Once NYU moves in, Cooper Union will move its classes to a still-to-be-determined location (they've set up a website where students can offer suggestions—staying in the East Village does not seem to be a priority). According to Cooper, the lease of 175,000 square feet of space to NYU will help "ensure $20 million in new revenue annually by 2018," which in turn will allow students to continue to attend for free while putting the school "on a sustainable path for the future while maintaining reverence for its past." How long the lease is for is not immediately clear.

To make the somewhat shocking proposition of moving out of its truly wonderful new building more palatable, Bharucha threw in another move into his announcement today. He's taking one for the team and moving out of the school's "Preisdent's Residency" at 21 Stuyvesant Street immediately. Instead he's going to live in regular old Academic housing next door to St. Mark's Books. In terms of showing that everyone has to take cuts in tough times, and softening the blow of giving up a crown jewel, that's a good move on Bharucha's part. But it doesn't mean this doesn't just sting.

Update: Well, that story was too good to be true. A rep from Cooper Union tells us the website and letter we linked to above were NOT from the school. In the context of the school's ongoing financial concerns, however, the story as presented (with a slick website and a legit seeming e-mail with release) seemed initially plausible. Nevertheless, we sincerely regret rushing to publicize this before getting official confirmation from Cooper Union.

Meanwhile, those looking to learn more about efforts to keep the school tuition free head over to Friends of Cooper Union, where they're gearing up for a Community Summit on Thursday, April 26.

Update 2: We've now exchanged a few e-mails with the kid behind the hoax, a Cooper Union junior named Alan Lundgard (whose since-closed still-active cooper.edu e-mail was what caught us off guard in the first place). He claims to have been behind the protest unilaterally—he "felt there would be repercussions, and that I was in a unique position absorb them"—with credit to The Yes Men and made the fake website while taking a web design class at the school. As to the point of the hoax, here's what he had to say:

As a current Junior and Student Council President in The Cooper Union School of Art, I am guaranteed the incredible gift of a full-tuition scholarship. This protest is meant to help preserve that gift for future generations of students. The question has become: what do we consider more expendable, a 110-year tradition dedicated to the value of tuition-free, merit-based education, or a three year old trophy building that is partially responsible for the Institution's current fiscal turmoil?

It goes without saying that Cooper Union is one of the last remaining institutions of higher-education that grants full-tuition scholarships to each student admitted solely on the basis of merit. As national student loan debt passes one trillion dollars next week, Cooper Union's model is worth protecting and emulating, not scrapping.

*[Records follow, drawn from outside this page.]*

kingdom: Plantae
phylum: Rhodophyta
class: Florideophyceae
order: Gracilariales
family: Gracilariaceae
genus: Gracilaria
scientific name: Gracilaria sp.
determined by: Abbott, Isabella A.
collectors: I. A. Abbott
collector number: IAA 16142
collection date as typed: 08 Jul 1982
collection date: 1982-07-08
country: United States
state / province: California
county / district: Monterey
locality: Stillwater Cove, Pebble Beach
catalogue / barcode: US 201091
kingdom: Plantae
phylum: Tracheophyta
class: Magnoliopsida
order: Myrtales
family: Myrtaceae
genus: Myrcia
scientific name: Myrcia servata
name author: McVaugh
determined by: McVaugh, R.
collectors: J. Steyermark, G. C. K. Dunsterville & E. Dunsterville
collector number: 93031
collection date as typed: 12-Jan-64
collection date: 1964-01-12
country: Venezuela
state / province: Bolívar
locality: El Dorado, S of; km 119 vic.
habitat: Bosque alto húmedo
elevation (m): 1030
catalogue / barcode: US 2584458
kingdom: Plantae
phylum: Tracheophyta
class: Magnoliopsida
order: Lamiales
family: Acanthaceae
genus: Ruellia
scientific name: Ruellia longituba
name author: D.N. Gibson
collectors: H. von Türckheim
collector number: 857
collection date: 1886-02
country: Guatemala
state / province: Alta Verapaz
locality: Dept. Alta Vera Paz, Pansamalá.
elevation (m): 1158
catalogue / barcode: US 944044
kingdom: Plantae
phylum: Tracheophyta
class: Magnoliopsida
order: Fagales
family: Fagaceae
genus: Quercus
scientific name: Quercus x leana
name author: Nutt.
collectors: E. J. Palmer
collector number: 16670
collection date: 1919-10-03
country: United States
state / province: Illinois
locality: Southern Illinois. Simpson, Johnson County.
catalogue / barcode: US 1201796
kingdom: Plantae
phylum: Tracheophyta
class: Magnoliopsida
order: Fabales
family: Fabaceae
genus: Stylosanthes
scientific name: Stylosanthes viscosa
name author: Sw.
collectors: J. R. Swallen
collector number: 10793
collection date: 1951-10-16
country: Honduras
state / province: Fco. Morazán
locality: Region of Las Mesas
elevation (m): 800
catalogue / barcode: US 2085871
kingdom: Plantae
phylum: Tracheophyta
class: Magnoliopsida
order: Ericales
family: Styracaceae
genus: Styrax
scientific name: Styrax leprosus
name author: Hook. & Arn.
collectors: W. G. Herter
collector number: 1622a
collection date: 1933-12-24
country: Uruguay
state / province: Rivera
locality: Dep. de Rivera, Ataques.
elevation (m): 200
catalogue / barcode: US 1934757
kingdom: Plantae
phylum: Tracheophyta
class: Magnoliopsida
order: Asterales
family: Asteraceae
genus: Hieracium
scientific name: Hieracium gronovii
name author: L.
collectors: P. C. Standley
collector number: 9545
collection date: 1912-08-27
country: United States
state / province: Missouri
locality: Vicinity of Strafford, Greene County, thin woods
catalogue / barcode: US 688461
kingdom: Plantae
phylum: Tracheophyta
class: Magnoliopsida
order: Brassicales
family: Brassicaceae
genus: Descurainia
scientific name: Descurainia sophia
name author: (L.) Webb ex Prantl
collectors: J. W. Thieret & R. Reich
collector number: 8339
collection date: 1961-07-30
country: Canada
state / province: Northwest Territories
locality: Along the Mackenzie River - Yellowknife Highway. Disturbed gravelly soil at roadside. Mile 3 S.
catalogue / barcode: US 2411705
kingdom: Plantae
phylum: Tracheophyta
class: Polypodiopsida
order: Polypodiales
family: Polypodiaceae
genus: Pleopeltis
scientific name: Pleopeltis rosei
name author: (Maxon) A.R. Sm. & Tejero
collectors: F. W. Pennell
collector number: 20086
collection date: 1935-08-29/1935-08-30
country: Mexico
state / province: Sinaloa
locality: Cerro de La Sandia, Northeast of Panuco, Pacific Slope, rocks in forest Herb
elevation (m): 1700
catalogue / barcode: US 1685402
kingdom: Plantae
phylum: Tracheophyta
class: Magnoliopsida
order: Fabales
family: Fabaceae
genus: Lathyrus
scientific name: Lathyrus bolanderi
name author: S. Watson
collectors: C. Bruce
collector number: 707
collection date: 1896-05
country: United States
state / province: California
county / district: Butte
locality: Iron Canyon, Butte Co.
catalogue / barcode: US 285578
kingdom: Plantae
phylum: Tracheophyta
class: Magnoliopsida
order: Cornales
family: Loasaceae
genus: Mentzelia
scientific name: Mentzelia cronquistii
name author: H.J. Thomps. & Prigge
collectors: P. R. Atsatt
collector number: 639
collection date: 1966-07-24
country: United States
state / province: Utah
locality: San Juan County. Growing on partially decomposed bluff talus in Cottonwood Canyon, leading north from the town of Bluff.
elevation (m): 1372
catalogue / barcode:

Although not directly subject to the debilitating effects of unforgivable student loan debt, it is clear to the student body that the importance of protecting Cooper Union's mission has consequences beyond our tiny college. Everywhere the spiraling costs of tuition and the crippling pressures of student debt limit the ability of graduates to pursue the American dream. In this context, it is more important than ever to advocate for Cooper Union's ethos-- without discrimination based on one's ability to pay, but on the merit of hard work and dedication-- that education should be as free as air and water.